**DIRECTIONS FOR THIS TASK**
Format the items as a Markdown table with two columns, n for the row number and Line for the line itself, leaving out blank lines. Include only the lines from the start of the items through the line containing "2: (620, 380)", inclusive.

***** MATERIAL PROVIDED *****

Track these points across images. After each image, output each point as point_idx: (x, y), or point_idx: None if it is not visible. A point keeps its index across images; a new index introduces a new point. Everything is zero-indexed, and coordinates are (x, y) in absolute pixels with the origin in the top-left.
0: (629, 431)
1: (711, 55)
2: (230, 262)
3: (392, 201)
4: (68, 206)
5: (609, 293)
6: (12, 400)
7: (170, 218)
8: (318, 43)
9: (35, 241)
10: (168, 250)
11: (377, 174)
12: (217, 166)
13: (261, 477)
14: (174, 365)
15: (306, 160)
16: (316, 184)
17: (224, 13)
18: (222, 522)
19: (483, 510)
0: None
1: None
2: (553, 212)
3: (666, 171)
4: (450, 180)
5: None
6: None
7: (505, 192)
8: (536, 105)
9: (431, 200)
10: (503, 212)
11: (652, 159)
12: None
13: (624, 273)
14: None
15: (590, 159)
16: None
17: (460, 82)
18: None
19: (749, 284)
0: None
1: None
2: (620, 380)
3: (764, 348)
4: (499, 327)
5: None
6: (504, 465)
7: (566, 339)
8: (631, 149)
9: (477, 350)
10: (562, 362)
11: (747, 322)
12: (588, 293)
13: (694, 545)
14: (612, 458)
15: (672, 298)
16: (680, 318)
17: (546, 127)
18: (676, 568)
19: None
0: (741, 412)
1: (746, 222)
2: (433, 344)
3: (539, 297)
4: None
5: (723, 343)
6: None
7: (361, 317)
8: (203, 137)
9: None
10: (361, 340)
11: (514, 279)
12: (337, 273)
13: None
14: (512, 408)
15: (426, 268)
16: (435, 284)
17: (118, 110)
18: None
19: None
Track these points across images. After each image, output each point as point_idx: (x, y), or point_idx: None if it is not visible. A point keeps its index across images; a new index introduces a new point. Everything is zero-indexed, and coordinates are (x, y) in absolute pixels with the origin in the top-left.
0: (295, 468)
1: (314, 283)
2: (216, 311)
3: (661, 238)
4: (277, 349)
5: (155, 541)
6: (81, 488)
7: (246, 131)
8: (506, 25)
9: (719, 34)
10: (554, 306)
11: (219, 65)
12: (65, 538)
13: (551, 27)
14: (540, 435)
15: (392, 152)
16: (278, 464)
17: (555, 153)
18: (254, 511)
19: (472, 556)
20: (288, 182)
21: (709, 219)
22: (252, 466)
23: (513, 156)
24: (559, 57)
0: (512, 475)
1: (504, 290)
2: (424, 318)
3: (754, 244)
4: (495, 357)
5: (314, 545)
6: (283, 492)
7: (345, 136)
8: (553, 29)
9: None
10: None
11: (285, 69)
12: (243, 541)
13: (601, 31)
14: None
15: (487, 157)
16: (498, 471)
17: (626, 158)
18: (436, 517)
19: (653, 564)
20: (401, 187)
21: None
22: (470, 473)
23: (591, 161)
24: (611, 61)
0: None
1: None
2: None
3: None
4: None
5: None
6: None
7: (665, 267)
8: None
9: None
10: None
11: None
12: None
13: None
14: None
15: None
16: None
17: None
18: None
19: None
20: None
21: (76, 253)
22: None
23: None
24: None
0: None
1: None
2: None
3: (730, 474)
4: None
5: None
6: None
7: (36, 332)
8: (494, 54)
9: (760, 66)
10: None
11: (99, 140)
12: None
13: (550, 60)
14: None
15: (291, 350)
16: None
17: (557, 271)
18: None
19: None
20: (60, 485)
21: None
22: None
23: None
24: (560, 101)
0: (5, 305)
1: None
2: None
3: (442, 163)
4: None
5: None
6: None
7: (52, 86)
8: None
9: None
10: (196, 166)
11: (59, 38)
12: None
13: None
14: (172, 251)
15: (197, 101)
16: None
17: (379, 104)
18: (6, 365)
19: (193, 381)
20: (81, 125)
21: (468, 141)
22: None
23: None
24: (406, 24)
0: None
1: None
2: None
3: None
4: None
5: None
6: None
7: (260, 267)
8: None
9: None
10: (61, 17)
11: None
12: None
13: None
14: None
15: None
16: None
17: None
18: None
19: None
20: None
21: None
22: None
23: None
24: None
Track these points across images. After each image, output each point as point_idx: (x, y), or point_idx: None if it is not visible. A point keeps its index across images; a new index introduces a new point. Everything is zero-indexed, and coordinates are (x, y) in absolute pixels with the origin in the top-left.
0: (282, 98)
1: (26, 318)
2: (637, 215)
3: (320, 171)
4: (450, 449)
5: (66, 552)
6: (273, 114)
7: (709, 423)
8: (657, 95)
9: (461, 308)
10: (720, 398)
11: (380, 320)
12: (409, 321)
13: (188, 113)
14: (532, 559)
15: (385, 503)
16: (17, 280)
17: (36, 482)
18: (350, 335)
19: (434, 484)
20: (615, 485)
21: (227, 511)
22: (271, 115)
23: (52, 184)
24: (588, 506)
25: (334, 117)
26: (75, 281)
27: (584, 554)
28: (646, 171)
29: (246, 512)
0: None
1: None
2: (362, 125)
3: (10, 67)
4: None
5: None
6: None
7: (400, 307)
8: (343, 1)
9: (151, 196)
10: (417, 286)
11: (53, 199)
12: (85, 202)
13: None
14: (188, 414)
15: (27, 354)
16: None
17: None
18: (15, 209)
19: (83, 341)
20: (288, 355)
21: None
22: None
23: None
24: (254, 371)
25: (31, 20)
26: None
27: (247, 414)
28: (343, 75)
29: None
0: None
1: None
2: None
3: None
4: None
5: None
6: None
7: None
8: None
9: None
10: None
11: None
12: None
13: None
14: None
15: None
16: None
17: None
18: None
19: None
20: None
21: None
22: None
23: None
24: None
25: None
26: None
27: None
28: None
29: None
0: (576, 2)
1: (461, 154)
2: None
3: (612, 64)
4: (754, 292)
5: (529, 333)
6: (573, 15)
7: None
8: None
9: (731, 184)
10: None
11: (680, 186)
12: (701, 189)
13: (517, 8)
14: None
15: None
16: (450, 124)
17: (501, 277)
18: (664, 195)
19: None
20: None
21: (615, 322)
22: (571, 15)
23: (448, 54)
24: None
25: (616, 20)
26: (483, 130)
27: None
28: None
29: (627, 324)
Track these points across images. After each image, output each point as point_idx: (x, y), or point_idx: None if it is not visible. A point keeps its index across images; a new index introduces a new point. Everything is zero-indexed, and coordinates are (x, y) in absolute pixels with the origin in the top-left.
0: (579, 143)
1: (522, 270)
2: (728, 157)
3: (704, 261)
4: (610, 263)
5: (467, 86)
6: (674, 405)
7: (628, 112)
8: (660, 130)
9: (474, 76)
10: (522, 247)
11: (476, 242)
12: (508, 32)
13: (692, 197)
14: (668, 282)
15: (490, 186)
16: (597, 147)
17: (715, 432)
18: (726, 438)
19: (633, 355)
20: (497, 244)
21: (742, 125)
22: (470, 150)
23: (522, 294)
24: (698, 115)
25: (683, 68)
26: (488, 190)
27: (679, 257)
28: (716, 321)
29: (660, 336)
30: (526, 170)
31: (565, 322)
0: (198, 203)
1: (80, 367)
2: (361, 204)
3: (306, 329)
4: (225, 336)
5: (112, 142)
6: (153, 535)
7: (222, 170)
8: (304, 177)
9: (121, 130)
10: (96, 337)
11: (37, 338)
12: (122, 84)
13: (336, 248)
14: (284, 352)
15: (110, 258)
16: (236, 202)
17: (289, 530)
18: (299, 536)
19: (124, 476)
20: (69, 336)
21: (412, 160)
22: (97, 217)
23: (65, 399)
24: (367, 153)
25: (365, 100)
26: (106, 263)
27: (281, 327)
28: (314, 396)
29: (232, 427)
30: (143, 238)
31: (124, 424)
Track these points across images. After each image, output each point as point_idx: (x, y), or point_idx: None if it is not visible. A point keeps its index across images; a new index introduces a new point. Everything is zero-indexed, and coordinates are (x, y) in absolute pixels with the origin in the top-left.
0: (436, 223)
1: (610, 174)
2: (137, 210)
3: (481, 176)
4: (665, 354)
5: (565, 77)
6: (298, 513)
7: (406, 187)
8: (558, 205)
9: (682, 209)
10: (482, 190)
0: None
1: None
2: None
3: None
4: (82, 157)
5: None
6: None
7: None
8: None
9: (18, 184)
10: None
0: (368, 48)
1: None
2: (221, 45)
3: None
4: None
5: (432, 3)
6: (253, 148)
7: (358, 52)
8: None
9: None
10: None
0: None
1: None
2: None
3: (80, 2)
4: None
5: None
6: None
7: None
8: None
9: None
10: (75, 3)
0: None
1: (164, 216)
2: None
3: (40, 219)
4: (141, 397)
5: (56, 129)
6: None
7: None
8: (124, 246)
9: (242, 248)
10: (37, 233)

*****

**PROBLEM SOLUTION**
| n | Line |
|---|---|
| 1 | Track these points across images. After each image, output each point as point_idx: (x, y), or point_idx: None if it is not visible. A point keeps its index across images; a new index introduces a new point. Everything is zero-indexed, and coordinates are (x, y) in absolute pixels with the origin in the top-left. |
| 2 | 0: (629, 431) |
| 3 | 1: (711, 55) |
| 4 | 2: (230, 262) |
| 5 | 3: (392, 201) |
| 6 | 4: (68, 206) |
| 7 | 5: (609, 293) |
| 8 | 6: (12, 400) |
| 9 | 7: (170, 218) |
| 10 | 8: (318, 43) |
| 11 | 9: (35, 241) |
| 12 | 10: (168, 250) |
| 13 | 11: (377, 174) |
| 14 | 12: (217, 166) |
| 15 | 13: (261, 477) |
| 16 | 14: (174, 365) |
| 17 | 15: (306, 160) |
| 18 | 16: (316, 184) |
| 19 | 17: (224, 13) |
| 20 | 18: (222, 522) |
| 21 | 19: (483, 510) |
| 22 | 0: None |
| 23 | 1: None |
| 24 | 2: (553, 212) |
| 25 | 3: (666, 171) |
| 26 | 4: (450, 180) |
| 27 | 5: None |
| 28 | 6: None |
| 29 | 7: (505, 192) |
| 30 | 8: (536, 105) |
| 31 | 9: (431, 200) |
| 32 | 10: (503, 212) |
| 33 | 11: (652, 159) |
| 34 | 12: None |
| 35 | 13: (624, 273) |
| 36 | 14: None |
| 37 | 15: (590, 159) |
| 38 | 16: None |
| 39 | 17: (460, 82) |
| 40 | 18: None |
| 41 | 19: (749, 284) |
| 42 | 0: None |
| 43 | 1: None |
| 44 | 2: (620, 380) |